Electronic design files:
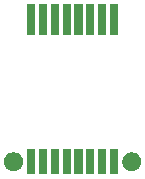
<source format=gbr>
G04 #@! TF.GenerationSoftware,KiCad,Pcbnew,(5.1.2)-2*
G04 #@! TF.CreationDate,2020-02-28T15:20:04+01:00*
G04 #@! TF.ProjectId,FFC,4646432e-6b69-4636-9164-5f7063625858,rev?*
G04 #@! TF.SameCoordinates,PX5f5e100PY5f5e100*
G04 #@! TF.FileFunction,Soldermask,Top*
G04 #@! TF.FilePolarity,Negative*
%FSLAX46Y46*%
G04 Gerber Fmt 4.6, Leading zero omitted, Abs format (unit mm)*
G04 Created by KiCad (PCBNEW (5.1.2)-2) date 2020-02-28 15:20:04*
%MOMM*%
%LPD*%
G04 APERTURE LIST*
%ADD10C,0.100000*%
G04 APERTURE END LIST*
D10*
G36*
X-3149000Y449000D02*
G01*
X-3851000Y449000D01*
X-3851000Y2551000D01*
X-3149000Y2551000D01*
X-3149000Y449000D01*
X-3149000Y449000D01*
G37*
G36*
X-1149000Y449000D02*
G01*
X-1851000Y449000D01*
X-1851000Y2551000D01*
X-1149000Y2551000D01*
X-1149000Y449000D01*
X-1149000Y449000D01*
G37*
G36*
X851000Y449000D02*
G01*
X149000Y449000D01*
X149000Y2551000D01*
X851000Y2551000D01*
X851000Y449000D01*
X851000Y449000D01*
G37*
G36*
X-2149000Y449000D02*
G01*
X-2851000Y449000D01*
X-2851000Y2551000D01*
X-2149000Y2551000D01*
X-2149000Y449000D01*
X-2149000Y449000D01*
G37*
G36*
X-149000Y449000D02*
G01*
X-851000Y449000D01*
X-851000Y2551000D01*
X-149000Y2551000D01*
X-149000Y449000D01*
X-149000Y449000D01*
G37*
G36*
X1851000Y449000D02*
G01*
X1149000Y449000D01*
X1149000Y2551000D01*
X1851000Y2551000D01*
X1851000Y449000D01*
X1851000Y449000D01*
G37*
G36*
X3851000Y449000D02*
G01*
X3149000Y449000D01*
X3149000Y2551000D01*
X3851000Y2551000D01*
X3851000Y449000D01*
X3851000Y449000D01*
G37*
G36*
X2851000Y449000D02*
G01*
X2149000Y449000D01*
X2149000Y2551000D01*
X2851000Y2551000D01*
X2851000Y449000D01*
X2851000Y449000D01*
G37*
G36*
X5233642Y2270219D02*
G01*
X5379414Y2209838D01*
X5379416Y2209837D01*
X5510608Y2122178D01*
X5622178Y2010608D01*
X5709837Y1879416D01*
X5709838Y1879414D01*
X5770219Y1733642D01*
X5801000Y1578893D01*
X5801000Y1421107D01*
X5770219Y1266358D01*
X5709838Y1120586D01*
X5709837Y1120584D01*
X5622178Y989392D01*
X5510608Y877822D01*
X5379416Y790163D01*
X5379415Y790162D01*
X5379414Y790162D01*
X5233642Y729781D01*
X5078893Y699000D01*
X4921107Y699000D01*
X4766358Y729781D01*
X4620586Y790162D01*
X4620585Y790162D01*
X4620584Y790163D01*
X4489392Y877822D01*
X4377822Y989392D01*
X4290163Y1120584D01*
X4290162Y1120586D01*
X4229781Y1266358D01*
X4199000Y1421107D01*
X4199000Y1578893D01*
X4229781Y1733642D01*
X4290162Y1879414D01*
X4290163Y1879416D01*
X4377822Y2010608D01*
X4489392Y2122178D01*
X4620584Y2209837D01*
X4620586Y2209838D01*
X4766358Y2270219D01*
X4921107Y2301000D01*
X5078893Y2301000D01*
X5233642Y2270219D01*
X5233642Y2270219D01*
G37*
G36*
X-4766358Y2270219D02*
G01*
X-4620586Y2209838D01*
X-4620584Y2209837D01*
X-4489392Y2122178D01*
X-4377822Y2010608D01*
X-4290163Y1879416D01*
X-4290162Y1879414D01*
X-4229781Y1733642D01*
X-4199000Y1578893D01*
X-4199000Y1421107D01*
X-4229781Y1266358D01*
X-4290162Y1120586D01*
X-4290163Y1120584D01*
X-4377822Y989392D01*
X-4489392Y877822D01*
X-4620584Y790163D01*
X-4620585Y790162D01*
X-4620586Y790162D01*
X-4766358Y729781D01*
X-4921107Y699000D01*
X-5078893Y699000D01*
X-5233642Y729781D01*
X-5379414Y790162D01*
X-5379415Y790162D01*
X-5379416Y790163D01*
X-5510608Y877822D01*
X-5622178Y989392D01*
X-5709837Y1120584D01*
X-5709838Y1120586D01*
X-5770219Y1266358D01*
X-5801000Y1421107D01*
X-5801000Y1578893D01*
X-5770219Y1733642D01*
X-5709838Y1879414D01*
X-5709837Y1879416D01*
X-5622178Y2010608D01*
X-5510608Y2122178D01*
X-5379416Y2209837D01*
X-5379414Y2209838D01*
X-5233642Y2270219D01*
X-5078893Y2301000D01*
X-4921107Y2301000D01*
X-4766358Y2270219D01*
X-4766358Y2270219D01*
G37*
G36*
X1851000Y12234000D02*
G01*
X1149000Y12234000D01*
X1149000Y14836000D01*
X1851000Y14836000D01*
X1851000Y12234000D01*
X1851000Y12234000D01*
G37*
G36*
X3851000Y12234000D02*
G01*
X3149000Y12234000D01*
X3149000Y14836000D01*
X3851000Y14836000D01*
X3851000Y12234000D01*
X3851000Y12234000D01*
G37*
G36*
X2851000Y12234000D02*
G01*
X2149000Y12234000D01*
X2149000Y14836000D01*
X2851000Y14836000D01*
X2851000Y12234000D01*
X2851000Y12234000D01*
G37*
G36*
X-3149000Y12234000D02*
G01*
X-3851000Y12234000D01*
X-3851000Y14836000D01*
X-3149000Y14836000D01*
X-3149000Y12234000D01*
X-3149000Y12234000D01*
G37*
G36*
X-1149000Y12234000D02*
G01*
X-1851000Y12234000D01*
X-1851000Y14836000D01*
X-1149000Y14836000D01*
X-1149000Y12234000D01*
X-1149000Y12234000D01*
G37*
G36*
X851000Y12234000D02*
G01*
X149000Y12234000D01*
X149000Y14836000D01*
X851000Y14836000D01*
X851000Y12234000D01*
X851000Y12234000D01*
G37*
G36*
X-2149000Y12234000D02*
G01*
X-2851000Y12234000D01*
X-2851000Y14836000D01*
X-2149000Y14836000D01*
X-2149000Y12234000D01*
X-2149000Y12234000D01*
G37*
G36*
X-149000Y12234000D02*
G01*
X-851000Y12234000D01*
X-851000Y14836000D01*
X-149000Y14836000D01*
X-149000Y12234000D01*
X-149000Y12234000D01*
G37*
M02*

</source>
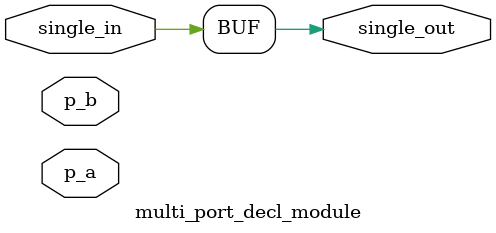
<source format=sv>
module multi_port_decl_module (
    input logic [3:0] p_a,
    input logic [3:0] p_b,
    input logic single_in,
    output logic single_out
);
    always_comb begin
        single_out = single_in;
    end
endmodule


</source>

ACTIVITY = Leave out the pictures and restate, word for word, the lines from the top of the data through the line containing "X-1851000Y2551000D01*", both included.

TASK ANSWER =
<source format=gbr>
G04 #@! TF.GenerationSoftware,KiCad,Pcbnew,(5.1.2)-2*
G04 #@! TF.CreationDate,2020-02-28T15:20:04+01:00*
G04 #@! TF.ProjectId,FFC,4646432e-6b69-4636-9164-5f7063625858,rev?*
G04 #@! TF.SameCoordinates,PX5f5e100PY5f5e100*
G04 #@! TF.FileFunction,Soldermask,Top*
G04 #@! TF.FilePolarity,Negative*
%FSLAX46Y46*%
G04 Gerber Fmt 4.6, Leading zero omitted, Abs format (unit mm)*
G04 Created by KiCad (PCBNEW (5.1.2)-2) date 2020-02-28 15:20:04*
%MOMM*%
%LPD*%
G04 APERTURE LIST*
%ADD10C,0.100000*%
G04 APERTURE END LIST*
D10*
G36*
X-3149000Y449000D02*
G01*
X-3851000Y449000D01*
X-3851000Y2551000D01*
X-3149000Y2551000D01*
X-3149000Y449000D01*
X-3149000Y449000D01*
G37*
G36*
X-1149000Y449000D02*
G01*
X-1851000Y449000D01*
X-1851000Y2551000D01*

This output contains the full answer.